> DATA RECORDS
------------------------------------------------------------------------

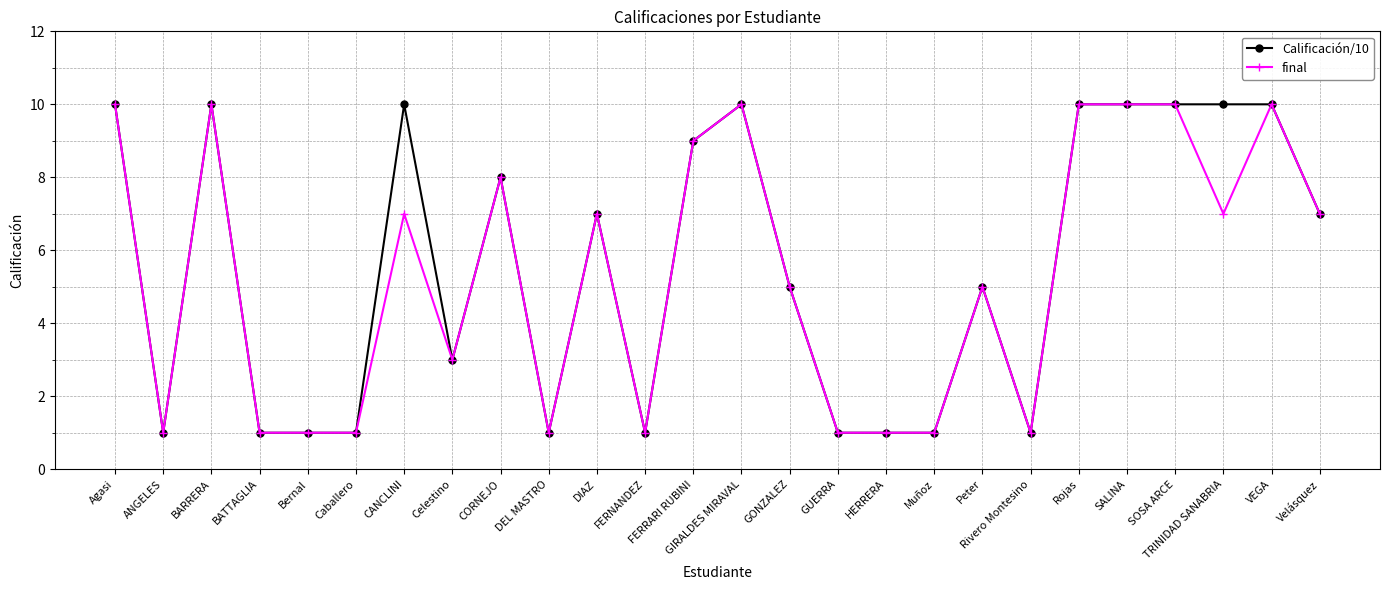

What is the difference between the second highest and minimum values in the Calificación/10 series?

9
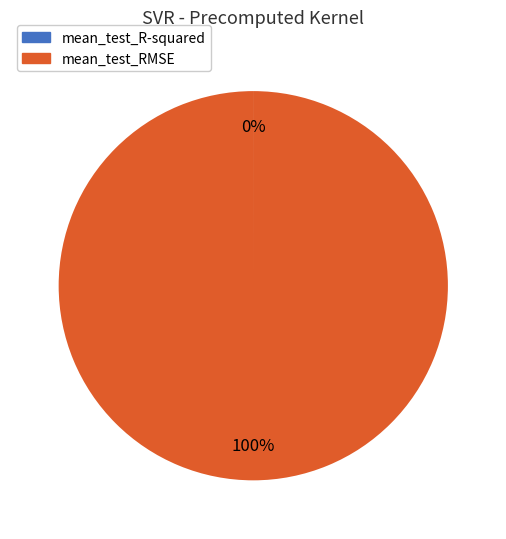

Which slice is the largest?

mean_test_RMSE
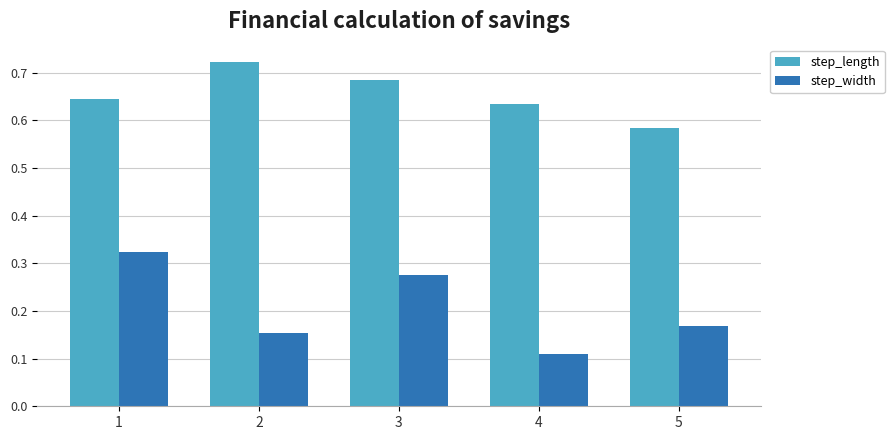

The value of step_width at 3 is 0.2. True or false?

False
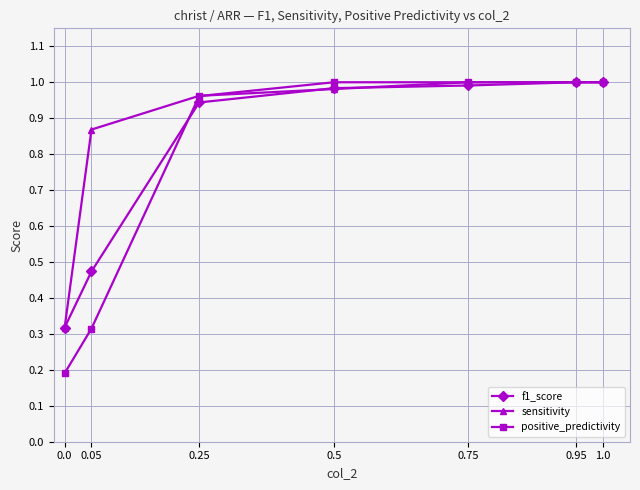

How many series are shown in this chart?

3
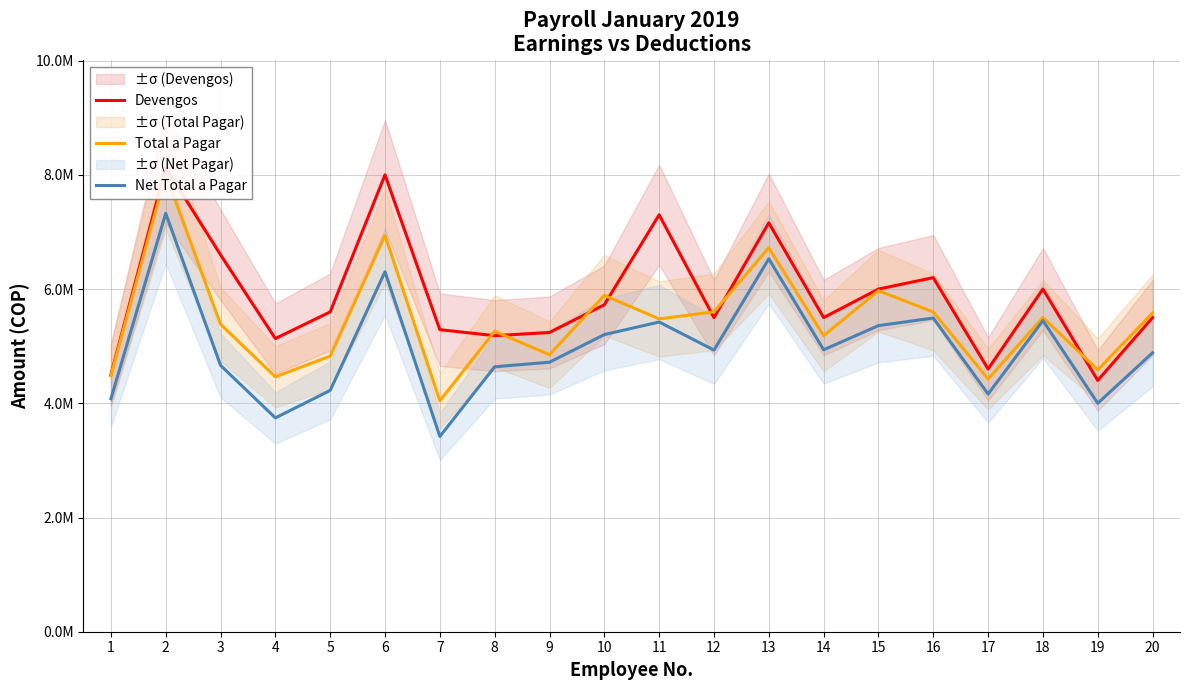

How many interior local peaks does the Devengos series have?

6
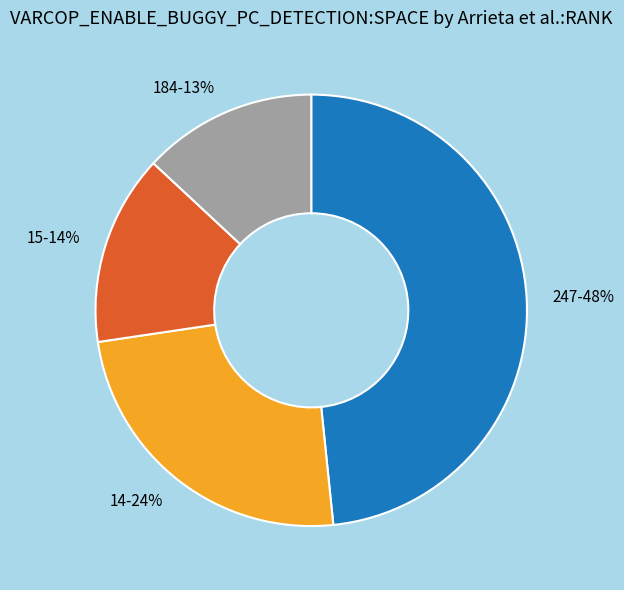

To the nearest percent, what is the average slice percentage?

25%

------------------------------------------------------------------------

> AIM OF THE TASK
Rewrite the text of all the rows above with every "slice" substituted by "wedge", keeping everything else the same. Leave the pictures out of your answer.

> RESPONSE AREA
What is the difference between the second highest and minimum values in the Calificación/10 series?

9

Which wedge is the largest?

mean_test_RMSE

The value of step_width at 3 is 0.2. True or false?

False

How many series are shown in this chart?

3

How many interior local peaks does the Devengos series have?

6

To the nearest percent, what is the average wedge percentage?

25%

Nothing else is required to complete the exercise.